Jan 07

Zoning is Forever

Posted on January 7, 2019 at 12:45 PM by Eric Knapp

The title is trite, I know.  But the underlying point is something that people generally have a hard time wrapping their heads around.

Applications before the Zoning Board of Appeals, the body that grants variances from the Zoning Regulations, almost always center on whether the neighbors like the people who are asking for the variance. Except the people requesting the variance are human. They are mortal, which means they will eventually no longer own the property and others, perhaps others who are less friendly, will eventually be the beneficiaries of the bending of the rules.

So, before you think it is fine that the neighbors' garage can be 5' from your property line, it might be worth asking if this would always be okay.  Since it will now be that way forever.

Likewise, uses approved by the Zoning Commission for specific locations are approved forever.  Once a *use* has been approved, the specific tenant or owner can change and almost certainly will.  Everyone might be wildly enthusiastic about a high-profile tenant asking to move into a location.  But retail, or restaurant or service businesses are hard to run profitably, particularly in the internet age.  And once a use is a approved, the tenant could leave tomorrow, and someone else could be there with a less appealing version of the same use.

All of this is not to say that you should not care about the qualities of a particular neighbor.  My first question to almost every possible applicant is "have you talked with your neighbors yet?"  Good communication is really important.  But neighbors will come and go.  Land use permits are forever.
Jan 03

Zoning in Three Dimensions

Posted on January 3, 2019 at 10:40 AM by Eric Knapp

A lot of what I do involves looking at two-dimensional objects, i.e. maps, plans, surveys, architectural drawings, and trying to make sense of it in three-dimensional space.  Trying to explain the concept of a "building envelope", that three dimensional space within which the building is now or is proposed to be within, to a person who does not do this for a living can be a challenge.  It is important, though, because the setbacks contained in the Zoning Regulations are not just lines on the ground.  They are imaginary vertical walls.  So, if your house already has one floor encroaching on a setback, that may be a pre-existing nonconformity.  But if you are proposing a *second* floor, over that first floor, even if it is exactly over the old footprint, it breaks more of that imaginary vertical wall and can't be approved, absent a variance. 

I'd probably be better off letting my son explain this using Sims4.  He's building houses all the time.  But zoning never seems to be an issue there.  Probably just as well.
Dec 26

A Moment's Reflection and Thanks

Posted on December 26, 2018 at 10:05 AM by Eric Knapp

It is the day after Christmas, Boxing Day in Britain.

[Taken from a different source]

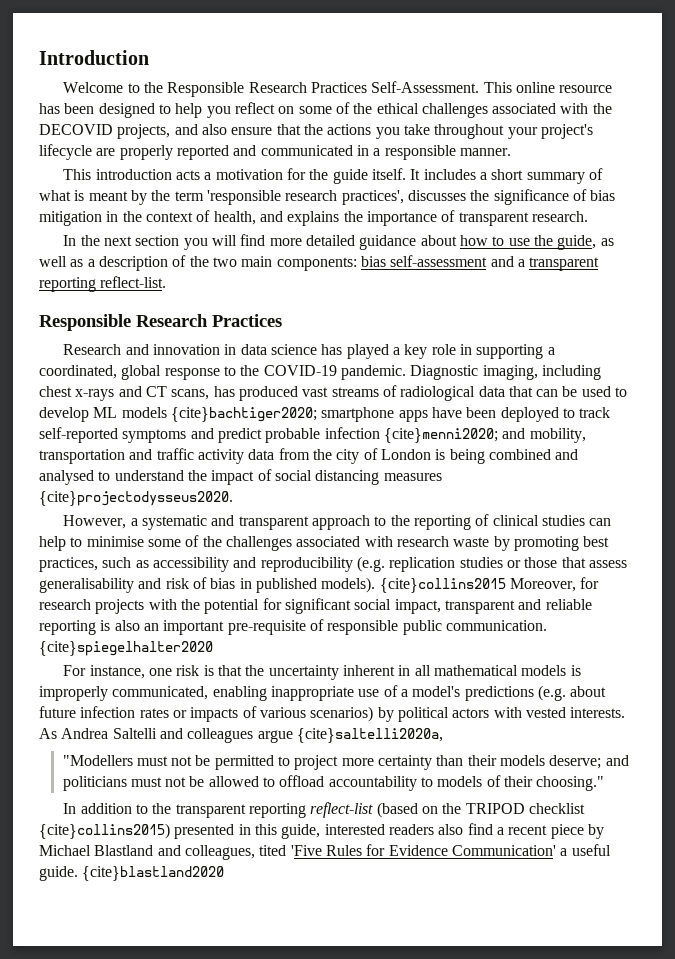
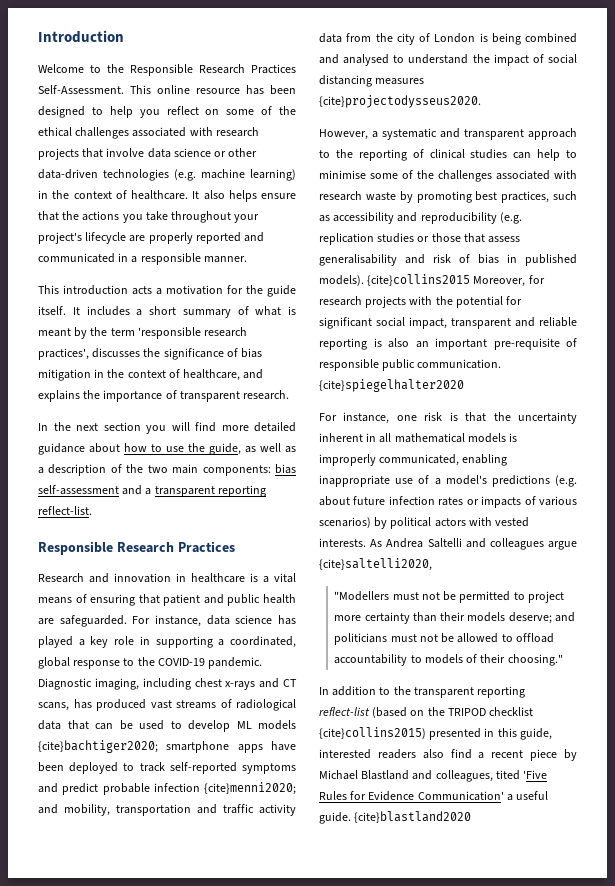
[592,103,612,114] [39,124,227,139] the DECOVID projects, and also -> [215,127,259,137] [38,148,258,160] [38,169,296,181] [38,190,257,202] research projects that involve data science or other data-driven technologies (e.g. machine learning) in the context of healthcare. It also helps
[213,211,256,225] health, -> [183,369,241,381] healthcare,
(237, 349) none -> [191,573,296,583] [38,594,296,606] [38,615,201,627] healthcare is a vital means of ensuring that patient and public health are safeguarded. For instance,
[296,728,443,743] {cite}saltelli2020a, -> [319,558,432,571] {cite}saltelli2020,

As I sit here at my desk, I am taking a moment to consider the changes 2018 has brought.

This is not the same desk I was at this time last year.  I was still the Zoning Enforcement Officer in Clinton, next door.

I would like to thank the Westbrook Zoning Commission for taking a chance in hiring me. The Commission, in fact pretty much everyone here in Westbrook, has been welcoming. 

I am grateful for the First Selectman, Noel Bishop, who has been nothing but supportive of the needs of my office.

I appreciate the Planning Commission being willing to think outside the box and allowing me, a non-planner, to take over as staff to the commission. 

I am trying to fill a lot of shoes, and there has been a learning curve.  Both the Zoning Commission and the Planning Commission have shown nothing but patience.  Their respective chairs, Tony Marino and Marilyn Ozols, deserve a major share of the credit for this. They have been great.

I would be remiss if I did not also thank my staff and the entire crew of the Land Use Office generally.  Kim, Susan and Joey on my "side", Kim (we have a lot of those around here), Robin and Shirley on the other "side".  David Maiden, Sonia Marino and Heidi Wallace have had nothing but kind words, most of which were probably sincere. ;)

Finally, I would like to thank the Town of Westbrook and its residents in general. I feel welcomed by this Town and its people.  You came with a good reputation, and I have not been disappointed.  I look forward to meeting more of you in the coming year.

To all, a Happy Holiday and a Joyous New Year.